BROOKLYN — A veterinarian who surgically implanted liquid heroin inside puppies on behalf of Colombian drug traffickers was sentenced to six years in prison Thursday.
Andres Lopez Elorez, 39, of Colombia, pleaded guilty in September 2018 to conspiring to import heroin into the United States.
Authorities say Elorez surgically implanted liquid heroin into the bellies of puppies before they were sent to the United States. Once the puppies arrived to the states, the heroin was surgically removed from their bodies.
“Every dog has its day and with today’s sentence, Elorez has been held responsible for this reprehensible use of his veterinary sills to conceal heroin inside puppies as part of a scheme to import dangerous drugs into the United States,” said Richard Donoghue, U.S. attorney for the Eastern District of New York.

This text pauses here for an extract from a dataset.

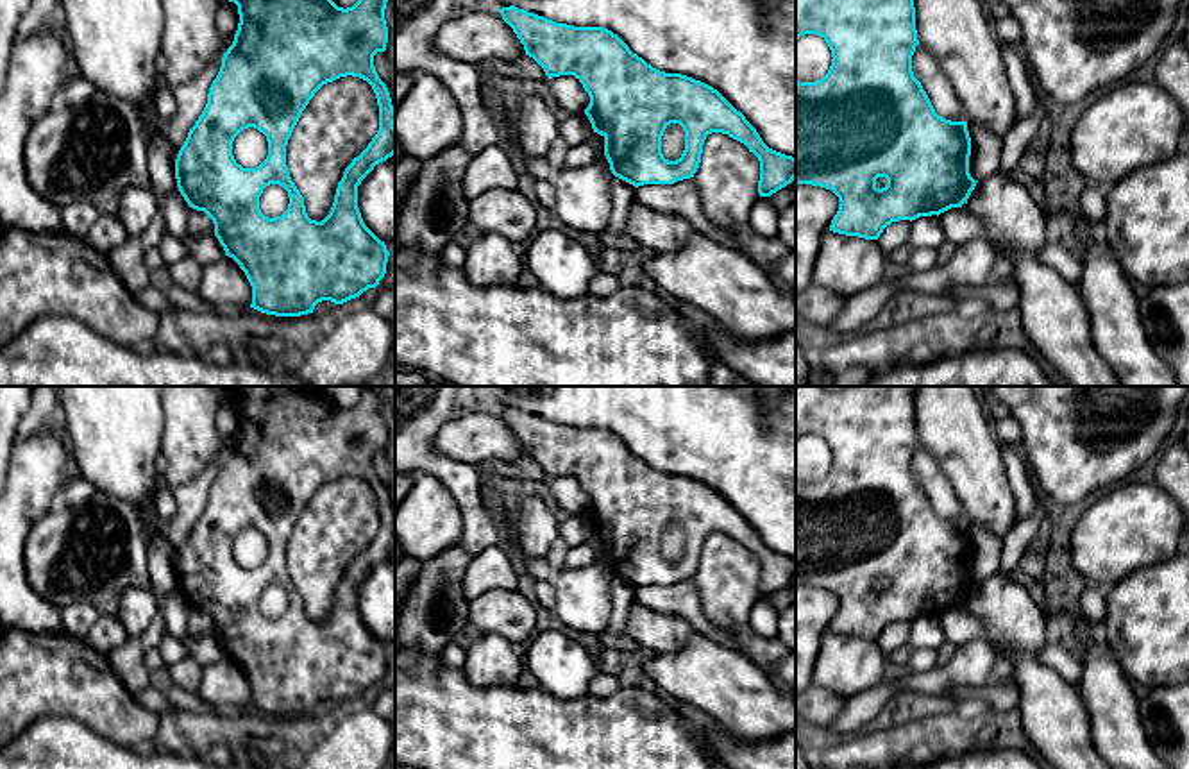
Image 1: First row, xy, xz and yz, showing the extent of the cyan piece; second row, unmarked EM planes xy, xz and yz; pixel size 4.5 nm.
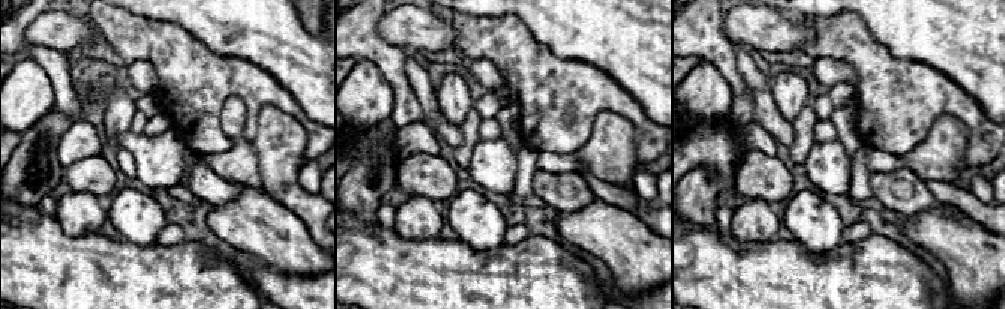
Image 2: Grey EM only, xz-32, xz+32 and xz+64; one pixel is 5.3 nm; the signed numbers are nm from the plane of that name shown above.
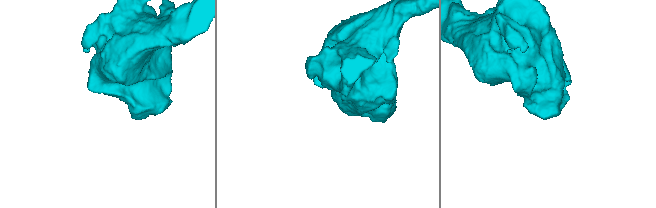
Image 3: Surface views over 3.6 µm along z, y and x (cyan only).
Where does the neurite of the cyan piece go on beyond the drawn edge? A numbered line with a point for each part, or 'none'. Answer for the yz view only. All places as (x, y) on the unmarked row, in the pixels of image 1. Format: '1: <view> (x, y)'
none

According to court filings and facts presented during court proceedings, Elorez and his co-conspirators, based in Colombia, smuggled heroin into the United States using various methods to conceal the narcotics from law enforcement.
Between Sept. 8, 2004 and Jan. 1, 2005, Elorez leased a farm in Medellin, Colombia, where he secretly raised dogs and surgically implanted bags of liquid heroin in nine puppies for importation into the United States.
On Jan. 1, 2005, law enforcement searched the farm and seized 17 bags of liquid heroin weighing nearly three kilograms, including 10 bags that were removed from the puppies.
Three of the puppies died after they contracted a virus following the surgeries.
At least two of the puppies went on to a better existence.
Donna, a beagle, was adopted by a Colombian police officer and his family. Heroina, a Rottweiler, was trained by Colombian police to be a drug detection dog.
Elorez was a fugitive until he was arrested in Spain in 2015. He was extradited to the United States in May 2018.
Once he completes his sentence, Elorez faces deportation, according to officials.
The case is being handled by the Office’s International Narcotics and Money Laundering Section.